Each entry is to be retyped exactly as it appears, and each image is to be dropped.

▶ [Data shown]:
════════════════════

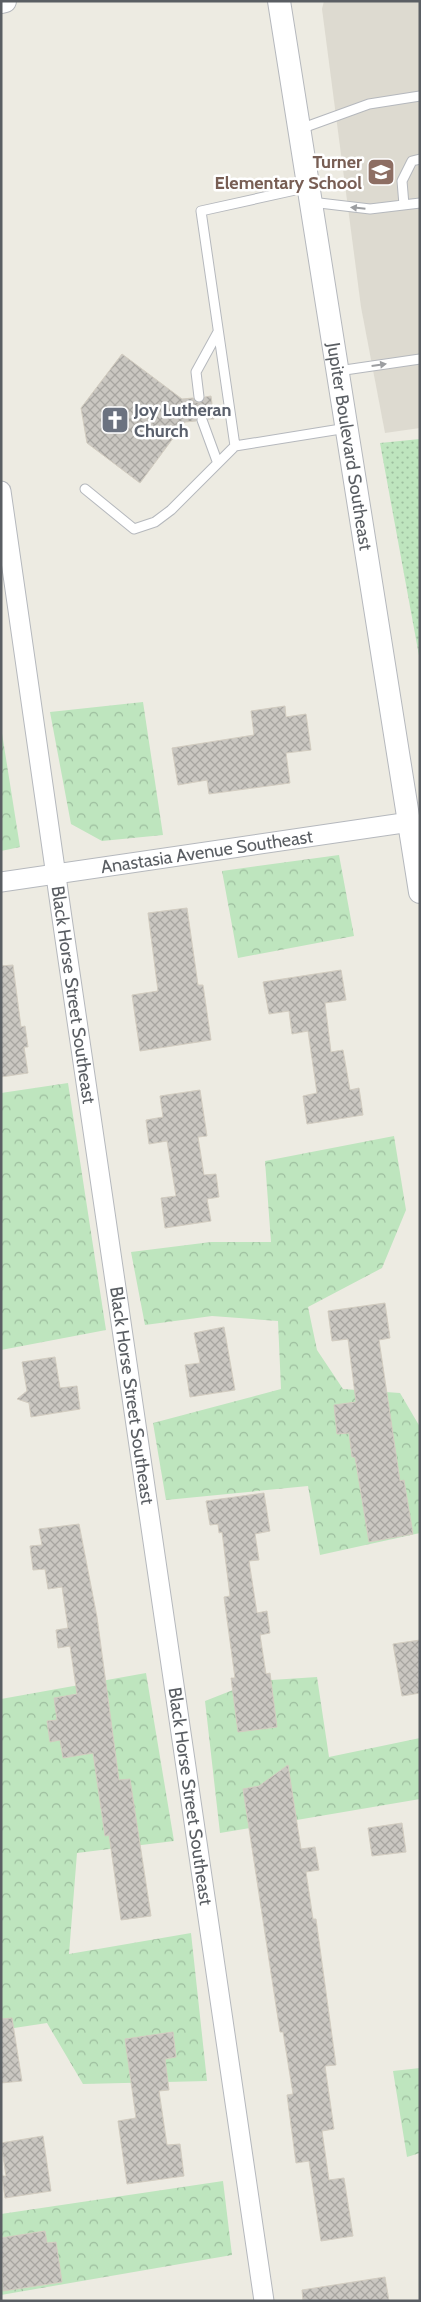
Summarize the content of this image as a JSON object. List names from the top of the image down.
{
  "streets": {
    "street": ["Jupiter Boulevard Southeast", "Anastasia Avenue Southeast", "Black Horse Street Southeast"]
  },
  "crossings": [
    ["Jupiter Boulevard Southeast", "Anastasia Avenue Southeast"],
    ["Anastasia Avenue Southeast", "Black Horse Street Southeast"]
  ],
  "places": {
    "school or university": ["Turner Elementary School"],
    "church": ["Joy Lutheran Church"]
  }
}
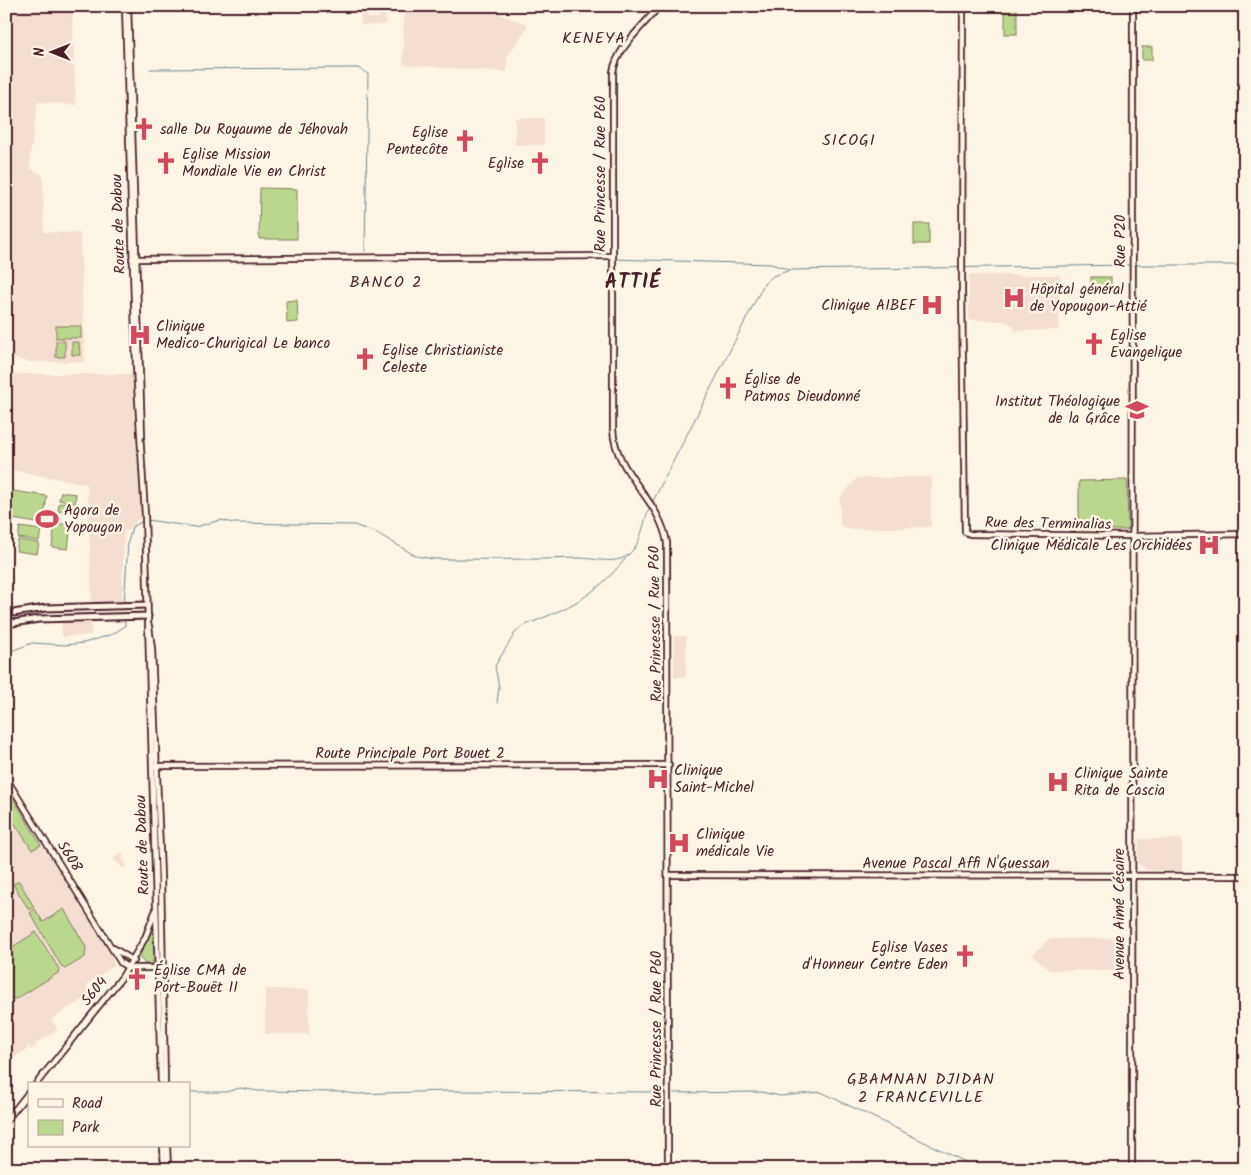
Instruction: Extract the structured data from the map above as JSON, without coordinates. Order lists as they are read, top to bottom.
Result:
{
  "streets": {
    "street": [
      "Rue Princesse / Rue P60",
      "Route de Dabou",
      "Rue P20",
      "Rue des Terminalias",
      "Route Principale Port Bouet 2",
      "S608",
      "Avenue Pascal Affi N'Guessan",
      "Avenue Aimé Césaire",
      "S604"
    ]
  },
  "crossings": [
    ["Rue Princesse / Rue P60", "Route Principale Port Bouet 2"],
    ["Rue Princesse / Rue P60", "Avenue Pascal Affi N'Guessan"],
    ["Route de Dabou", "Route Principale Port Bouet 2"],
    ["Route de Dabou", "S604"],
    ["Rue P20", "Rue des Terminalias"],
    ["Rue P20", "Avenue Aimé Césaire"],
    ["S608", "S604"],
    ["Avenue Pascal Affi N'Guessan", "Avenue Aimé Césaire"]
  ],
  "districts": [
    "KENEYA",
    "SICOGI",
    "BANCO 2",
    "ATTIÉ",
    "GBAMNAN DJIDAN 2 FRANCEVILLE"
  ],
  "places": {
    "church": [
      "salle Du Royaume de Jéhovah",
      "Eglise Pentecôte",
      "Eglise Mission Mondiale Vie en Christ",
      "Eglise",
      "Eglise Evangelique",
      "Eglise Christianiste Celeste",
      "Église de Patmos Dieudonné",
      "Eglise Vases d'Honneur Centre Eden",
      "Église CMA de Port-Bouët II"
    ],
    "hospital": [
      "Hôpital général de Yopougon-Attié",
      "Clinique AIBEF",
      "Clinique Medico-Churigical Le banco",
      "Clinique Médicale Les Orchidées",
      "Clinique Saint-Michel",
      "Clinique Sainte Rita de Cascia",
      "Clinique médicale Vie"
    ],
    "school or university": ["Institut Théologique de la Grâce"],
    "sports": ["Agora de Yopougon"]
  },
  "legend": ["Road", "Park"],
  "north": "left"
}
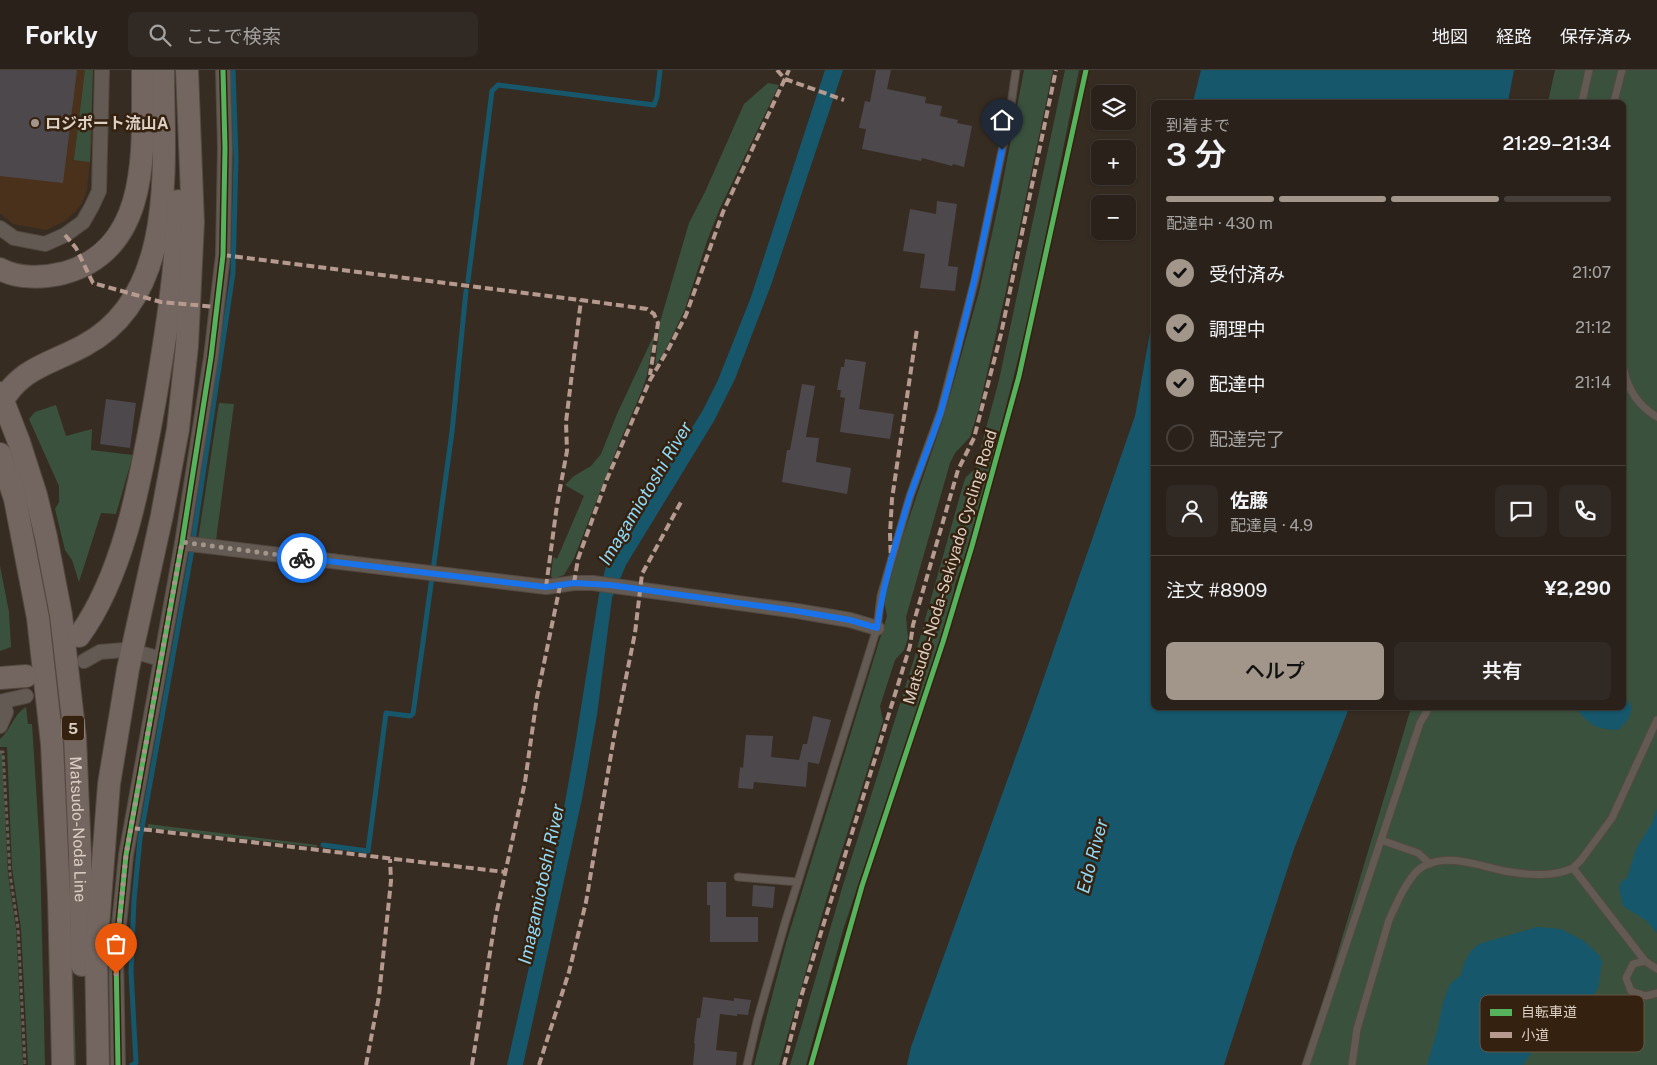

════════════════════

▶ [Written reply]:
Summarize the content of this image as a JSON object. List names from the top of the image down.
{
  "streets": {
    "street": ["Jupiter Boulevard Southeast", "Anastasia Avenue Southeast", "Black Horse Street Southeast"]
  },
  "crossings": [
    ["Jupiter Boulevard Southeast", "Anastasia Avenue Southeast"],
    ["Anastasia Avenue Southeast", "Black Horse Street Southeast"]
  ],
  "places": {
    "school or university": ["Turner Elementary School"],
    "church": ["Joy Lutheran Church"]
  }
}
Instruction: Extract the structured data from the map above as JSON, without coordinates. Order lists as they are read, top to bottom.
Result:
{
  "streets": {
    "street": [
      "Rue Princesse / Rue P60",
      "Route de Dabou",
      "Rue P20",
      "Rue des Terminalias",
      "Route Principale Port Bouet 2",
      "S608",
      "Avenue Pascal Affi N'Guessan",
      "Avenue Aimé Césaire",
      "S604"
    ]
  },
  "crossings": [
    ["Rue Princesse / Rue P60", "Route Principale Port Bouet 2"],
    ["Rue Princesse / Rue P60", "Avenue Pascal Affi N'Guessan"],
    ["Route de Dabou", "Route Principale Port Bouet 2"],
    ["Route de Dabou", "S604"],
    ["Rue P20", "Rue des Terminalias"],
    ["Rue P20", "Avenue Aimé Césaire"],
    ["S608", "S604"],
    ["Avenue Pascal Affi N'Guessan", "Avenue Aimé Césaire"]
  ],
  "districts": [
    "KENEYA",
    "SICOGI",
    "BANCO 2",
    "ATTIÉ",
    "GBAMNAN DJIDAN 2 FRANCEVILLE"
  ],
  "places": {
    "church": [
      "salle Du Royaume de Jéhovah",
      "Eglise Pentecôte",
      "Eglise Mission Mondiale Vie en Christ",
      "Eglise",
      "Eglise Evangelique",
      "Eglise Christianiste Celeste",
      "Église de Patmos Dieudonné",
      "Eglise Vases d'Honneur Centre Eden",
      "Église CMA de Port-Bouët II"
    ],
    "hospital": [
      "Hôpital général de Yopougon-Attié",
      "Clinique AIBEF",
      "Clinique Medico-Churigical Le banco",
      "Clinique Médicale Les Orchidées",
      "Clinique Saint-Michel",
      "Clinique Sainte Rita de Cascia",
      "Clinique médicale Vie"
    ],
    "school or university": ["Institut Théologique de la Grâce"],
    "sports": ["Agora de Yopougon"]
  },
  "legend": ["Road", "Park"],
  "north": "left"
}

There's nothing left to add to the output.